WORK TO COMPLETE
All that should be output is the block of lines below from the line with "Start baking SKM_BewmV" to the line with "click(147, 123)", both included, exactly as written.

GIVEN INFORMATION
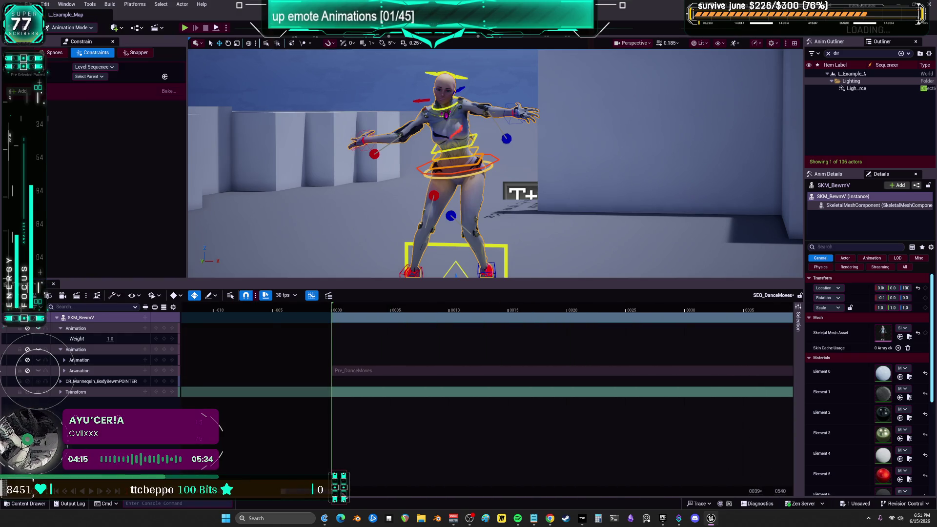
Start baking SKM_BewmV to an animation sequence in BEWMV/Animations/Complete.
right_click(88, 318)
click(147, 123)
==
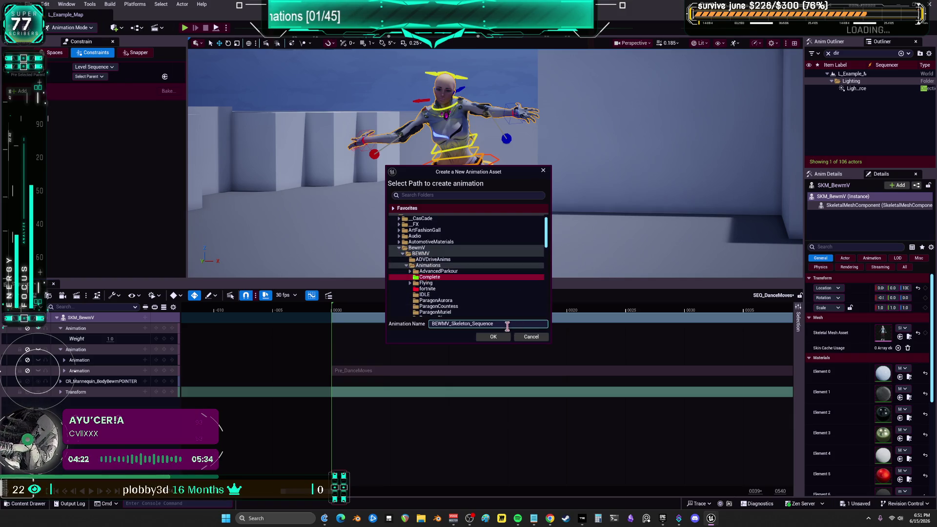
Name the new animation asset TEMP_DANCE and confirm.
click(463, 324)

OUTPUT OF THE EXERCISE
Start baking SKM_BewmV to an animation sequence in BEWMV/Animations/Complete.
right_click(88, 318)
click(147, 123)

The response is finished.